3. A small status window will be superimposed on the acquisition window. First it will count down through some negative number of scans.  These are dummy scans. The display is not meaningful until these complete.  Each 1 D spectrum is called an "experiment" in the information window.  When experiment 1 begins, the accumulated fid after each of the NS scans is averaged and will appear in the acquisition window at about 2 second intervals.  The axis around which the fid oscillates will itself undergo serpentine excursions around the horizontal center line due to the water signal.  The water suppression routines are designed to cancel these excursions out over a complete phase cycle of 8 scans.  If the individual fids move more than about 2 grid units away from the center line, then the signal is cut off (truncated) and water suppression will not work properly. Observe if the initial fids are displaced more than 2 grid units away from the horizontal center line.  If so, you need to improve you pulse times and phases.  If necessary, reduce RG to get the fid in range.  Another indicator of truncation artifacts is that after Fourier transformation, the baseline will oscillate to the right of the water position.
4. After the first 1D spectrum is complete, type "rser<space>1" (that's rser <one>).  This reads the fid for the first spectrum from a data file known as the serial file.
5. Type "ef" to tranform the data and then phase by clicking and dragging on <PH0>.

WHAT TO PRODUCE –
Answer these questions from the acquisition steps:
(a) Over how many scans do the water suppression routines cancel out the excursions of the fid axis?
(b) What does typing "rser<space>1" read, and from what file?
(c) What command transforms the data?
The items have no connection to the acquisition steps above.

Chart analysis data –
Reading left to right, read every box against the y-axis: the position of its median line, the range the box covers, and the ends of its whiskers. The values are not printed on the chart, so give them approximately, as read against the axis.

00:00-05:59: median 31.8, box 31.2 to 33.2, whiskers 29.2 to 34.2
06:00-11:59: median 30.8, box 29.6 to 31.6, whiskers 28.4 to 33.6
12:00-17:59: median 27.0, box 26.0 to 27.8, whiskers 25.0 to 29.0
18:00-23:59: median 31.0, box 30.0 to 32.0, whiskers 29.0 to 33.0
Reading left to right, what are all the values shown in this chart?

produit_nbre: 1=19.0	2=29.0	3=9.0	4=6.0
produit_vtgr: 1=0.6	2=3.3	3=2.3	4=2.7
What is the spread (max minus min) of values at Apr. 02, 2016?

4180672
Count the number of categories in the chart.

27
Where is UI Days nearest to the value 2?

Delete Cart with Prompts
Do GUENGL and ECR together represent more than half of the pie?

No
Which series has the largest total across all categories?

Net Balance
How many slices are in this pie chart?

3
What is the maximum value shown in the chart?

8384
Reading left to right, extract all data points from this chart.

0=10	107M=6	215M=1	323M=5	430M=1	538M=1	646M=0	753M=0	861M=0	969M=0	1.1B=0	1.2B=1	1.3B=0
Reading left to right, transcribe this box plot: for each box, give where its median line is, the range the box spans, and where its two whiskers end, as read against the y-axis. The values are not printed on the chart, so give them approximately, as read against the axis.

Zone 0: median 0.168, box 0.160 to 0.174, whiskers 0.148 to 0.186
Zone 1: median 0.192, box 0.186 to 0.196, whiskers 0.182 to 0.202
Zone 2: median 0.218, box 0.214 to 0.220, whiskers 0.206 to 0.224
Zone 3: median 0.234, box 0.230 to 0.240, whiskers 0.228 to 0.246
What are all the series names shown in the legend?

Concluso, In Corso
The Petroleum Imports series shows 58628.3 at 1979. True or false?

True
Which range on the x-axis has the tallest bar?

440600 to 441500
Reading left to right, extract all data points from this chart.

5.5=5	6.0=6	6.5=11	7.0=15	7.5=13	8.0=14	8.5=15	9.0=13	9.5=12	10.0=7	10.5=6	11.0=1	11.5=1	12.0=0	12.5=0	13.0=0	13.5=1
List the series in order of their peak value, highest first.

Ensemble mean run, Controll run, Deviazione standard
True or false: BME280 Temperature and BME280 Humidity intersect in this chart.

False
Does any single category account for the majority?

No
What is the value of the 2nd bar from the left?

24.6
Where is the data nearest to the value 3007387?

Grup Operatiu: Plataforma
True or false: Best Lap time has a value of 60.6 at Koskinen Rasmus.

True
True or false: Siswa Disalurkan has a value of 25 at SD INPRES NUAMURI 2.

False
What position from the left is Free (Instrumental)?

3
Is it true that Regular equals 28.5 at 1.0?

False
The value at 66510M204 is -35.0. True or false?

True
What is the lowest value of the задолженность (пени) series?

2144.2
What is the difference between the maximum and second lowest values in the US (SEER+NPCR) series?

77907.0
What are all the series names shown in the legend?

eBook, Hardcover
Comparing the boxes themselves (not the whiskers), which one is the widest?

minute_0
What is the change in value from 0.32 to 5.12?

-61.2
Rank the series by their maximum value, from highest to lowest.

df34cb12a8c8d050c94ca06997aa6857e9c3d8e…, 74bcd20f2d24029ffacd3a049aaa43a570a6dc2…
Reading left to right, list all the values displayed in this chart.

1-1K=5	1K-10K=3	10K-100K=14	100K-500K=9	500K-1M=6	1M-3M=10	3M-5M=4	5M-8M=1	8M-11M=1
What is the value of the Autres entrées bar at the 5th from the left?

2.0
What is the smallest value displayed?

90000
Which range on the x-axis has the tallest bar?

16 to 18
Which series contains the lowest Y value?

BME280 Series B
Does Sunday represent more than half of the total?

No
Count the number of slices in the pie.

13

SOLUTION FOR THIS TASK –
(a) A complete phase cycle of 8 scans.
(b) It reads the fid for the first spectrum from a data file known as the serial file.
(c) "ef"